Era il 2003. Fu una questione di soldi? «No, Naldi alla fine si era veramente innamorato del Napoli e non voleva rinunciarci. Un manicomio. Allora mi propose una vendita a rate pur di non disfarsene subito. Mi disse: ”Enri’, tu quest’anno compri il 20 per cento, il prossimo un altro 20 e tra cinque anni la società è tutta tua”».

E lei che gli rispose? «Che io se prendo una cosa è per controllarla e comandare. Non certo per vedere un altro che decide e avere il biglietto nella tribuna vip. Pure se è quella del San Paolo».

Quante volte c’è stato in quello stadio da tifoso a vedere gli azzurri? «Un’infinità. La prima fu in una partita contro la Juventus nel 1958. Non si giocava a Fuorigrotta ma al Vomero: finì 4-3 per noi. Che brividi. Avevo preso una corriera da Avellino, ero come sempre senza biglietto e non mi facevano entrare. Allora io mi intrufolai in mezzo a due persone e riuscii a vedere la partita».

Il calcio è sempre stato per lei una specie di demone? «Sono un imprenditore razionale e freddo, ma per il calcio mi trasformo, sono passionale, faccio pazzie. Da giovane come adesso che non lo sono più tanto».

Indossi i panni del presidente di calcio razionale: le differenze tra il Napoli e il Genoa? «Mazzarri e Cavani.
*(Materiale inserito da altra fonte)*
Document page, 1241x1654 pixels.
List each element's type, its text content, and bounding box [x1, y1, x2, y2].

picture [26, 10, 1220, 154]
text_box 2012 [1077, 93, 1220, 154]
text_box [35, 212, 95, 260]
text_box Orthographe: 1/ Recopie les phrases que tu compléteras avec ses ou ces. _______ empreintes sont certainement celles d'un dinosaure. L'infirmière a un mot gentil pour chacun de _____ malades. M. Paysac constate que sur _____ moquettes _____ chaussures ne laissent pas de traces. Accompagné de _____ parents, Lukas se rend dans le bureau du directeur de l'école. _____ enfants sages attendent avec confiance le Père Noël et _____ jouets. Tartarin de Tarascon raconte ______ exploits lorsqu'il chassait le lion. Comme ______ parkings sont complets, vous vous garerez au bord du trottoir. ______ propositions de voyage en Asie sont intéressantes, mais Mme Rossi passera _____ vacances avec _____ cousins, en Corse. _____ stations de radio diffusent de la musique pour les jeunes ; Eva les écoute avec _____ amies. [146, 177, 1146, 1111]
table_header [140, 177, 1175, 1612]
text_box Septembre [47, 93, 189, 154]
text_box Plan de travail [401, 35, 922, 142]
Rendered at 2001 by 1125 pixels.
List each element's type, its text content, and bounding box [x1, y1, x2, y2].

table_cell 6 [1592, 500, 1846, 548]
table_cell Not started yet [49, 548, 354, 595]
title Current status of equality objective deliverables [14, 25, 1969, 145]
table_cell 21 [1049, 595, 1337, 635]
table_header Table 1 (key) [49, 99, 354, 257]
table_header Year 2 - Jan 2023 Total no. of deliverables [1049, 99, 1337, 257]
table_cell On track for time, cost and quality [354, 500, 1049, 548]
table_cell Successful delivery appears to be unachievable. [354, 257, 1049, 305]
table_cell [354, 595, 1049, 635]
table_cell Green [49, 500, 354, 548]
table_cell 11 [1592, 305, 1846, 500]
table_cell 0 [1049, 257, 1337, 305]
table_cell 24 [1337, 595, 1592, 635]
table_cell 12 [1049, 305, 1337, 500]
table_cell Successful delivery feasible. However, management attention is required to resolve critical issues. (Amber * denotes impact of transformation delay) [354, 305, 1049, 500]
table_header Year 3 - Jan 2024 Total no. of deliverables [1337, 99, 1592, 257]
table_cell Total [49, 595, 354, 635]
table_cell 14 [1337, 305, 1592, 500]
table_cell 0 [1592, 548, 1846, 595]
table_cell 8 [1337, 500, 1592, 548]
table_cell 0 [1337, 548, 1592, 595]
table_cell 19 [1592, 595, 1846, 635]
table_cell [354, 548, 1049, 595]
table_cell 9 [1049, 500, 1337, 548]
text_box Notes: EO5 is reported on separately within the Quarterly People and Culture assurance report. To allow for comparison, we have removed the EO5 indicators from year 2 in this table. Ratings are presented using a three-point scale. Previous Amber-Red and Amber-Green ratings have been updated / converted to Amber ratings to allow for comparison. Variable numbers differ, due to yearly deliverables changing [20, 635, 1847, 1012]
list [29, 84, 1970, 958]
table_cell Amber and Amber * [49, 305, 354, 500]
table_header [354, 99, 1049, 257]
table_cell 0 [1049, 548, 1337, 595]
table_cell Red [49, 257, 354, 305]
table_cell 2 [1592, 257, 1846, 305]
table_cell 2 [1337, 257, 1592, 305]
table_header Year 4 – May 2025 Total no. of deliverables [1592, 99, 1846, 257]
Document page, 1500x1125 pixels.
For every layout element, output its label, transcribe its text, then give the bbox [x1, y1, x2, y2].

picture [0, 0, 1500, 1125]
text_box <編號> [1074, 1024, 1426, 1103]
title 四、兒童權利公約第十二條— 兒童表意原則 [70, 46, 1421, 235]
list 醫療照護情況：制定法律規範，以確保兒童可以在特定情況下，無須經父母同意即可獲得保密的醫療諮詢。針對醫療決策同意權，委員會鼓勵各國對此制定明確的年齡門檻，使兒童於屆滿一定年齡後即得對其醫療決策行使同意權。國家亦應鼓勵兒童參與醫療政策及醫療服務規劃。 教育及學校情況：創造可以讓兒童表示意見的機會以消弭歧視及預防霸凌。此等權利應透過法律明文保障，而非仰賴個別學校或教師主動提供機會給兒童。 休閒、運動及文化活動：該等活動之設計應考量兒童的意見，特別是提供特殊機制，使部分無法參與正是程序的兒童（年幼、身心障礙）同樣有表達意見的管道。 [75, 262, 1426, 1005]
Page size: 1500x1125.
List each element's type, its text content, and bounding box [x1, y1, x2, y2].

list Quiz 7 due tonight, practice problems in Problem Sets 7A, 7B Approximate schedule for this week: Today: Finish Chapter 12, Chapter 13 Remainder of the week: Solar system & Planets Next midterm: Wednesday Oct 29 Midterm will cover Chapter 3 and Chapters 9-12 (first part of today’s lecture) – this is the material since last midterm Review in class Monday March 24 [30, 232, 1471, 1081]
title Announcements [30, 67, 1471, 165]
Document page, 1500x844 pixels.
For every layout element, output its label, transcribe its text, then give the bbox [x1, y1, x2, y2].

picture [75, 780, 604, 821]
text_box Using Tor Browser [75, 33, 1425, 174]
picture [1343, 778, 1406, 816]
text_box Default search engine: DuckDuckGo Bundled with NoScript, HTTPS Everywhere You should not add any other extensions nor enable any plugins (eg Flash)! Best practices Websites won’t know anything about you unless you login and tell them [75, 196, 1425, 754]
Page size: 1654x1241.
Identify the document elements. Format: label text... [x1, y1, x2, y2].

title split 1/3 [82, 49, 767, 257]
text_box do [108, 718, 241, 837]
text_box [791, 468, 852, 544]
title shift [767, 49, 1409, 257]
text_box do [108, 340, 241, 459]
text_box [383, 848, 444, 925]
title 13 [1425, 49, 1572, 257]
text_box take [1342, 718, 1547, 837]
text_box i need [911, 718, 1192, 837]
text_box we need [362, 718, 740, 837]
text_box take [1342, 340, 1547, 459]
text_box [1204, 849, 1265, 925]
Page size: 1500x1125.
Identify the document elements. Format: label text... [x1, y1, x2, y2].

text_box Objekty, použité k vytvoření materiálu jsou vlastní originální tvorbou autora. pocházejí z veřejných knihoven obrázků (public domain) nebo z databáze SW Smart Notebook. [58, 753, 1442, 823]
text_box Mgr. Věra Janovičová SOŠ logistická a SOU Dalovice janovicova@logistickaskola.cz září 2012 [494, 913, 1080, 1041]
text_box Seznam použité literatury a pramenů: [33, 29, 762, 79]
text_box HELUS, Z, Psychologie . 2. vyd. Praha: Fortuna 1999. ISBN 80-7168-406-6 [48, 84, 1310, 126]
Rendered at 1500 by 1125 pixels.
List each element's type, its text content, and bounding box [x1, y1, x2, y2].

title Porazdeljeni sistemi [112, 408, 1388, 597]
Però io quest’anno non ne ho azzeccate molte nel mercato estivo, al contrario di De Laurentiis».

A proposito, dopo la storia dei diritti tv vi parlate ancora? «Certo. Lui ha giustamente scelto di stare nei piani nobili, tra i grandi club, io lì non ci posso arrivare. Ora siamo su posizioni avverse, ma restiamo amici».

Se dovesse decidere di vendere il Napoli, lei è pronto a comprarlo? «Io non credo che lo mollerà mai. E poi io dopo sette anni a Genova sto bene e i tifosi non mi hanno mai abbandonato neppure dopo la tragedia di Genoa-Venezia (la gara che costò la retrocessione a tavolino in Lega Pro, ndr)».

Però i tifosi rossoblù capirebbero: sarebbe come lasciare l’amante per tornare dalla moglie? «E chi l’ha detto che è la cosa giusta? Comunque è chiaro che ci penserei. Davvero sentirei il richiamo del cuore. Ma dovrei trovare una soluzione per tenere anche il Genoa».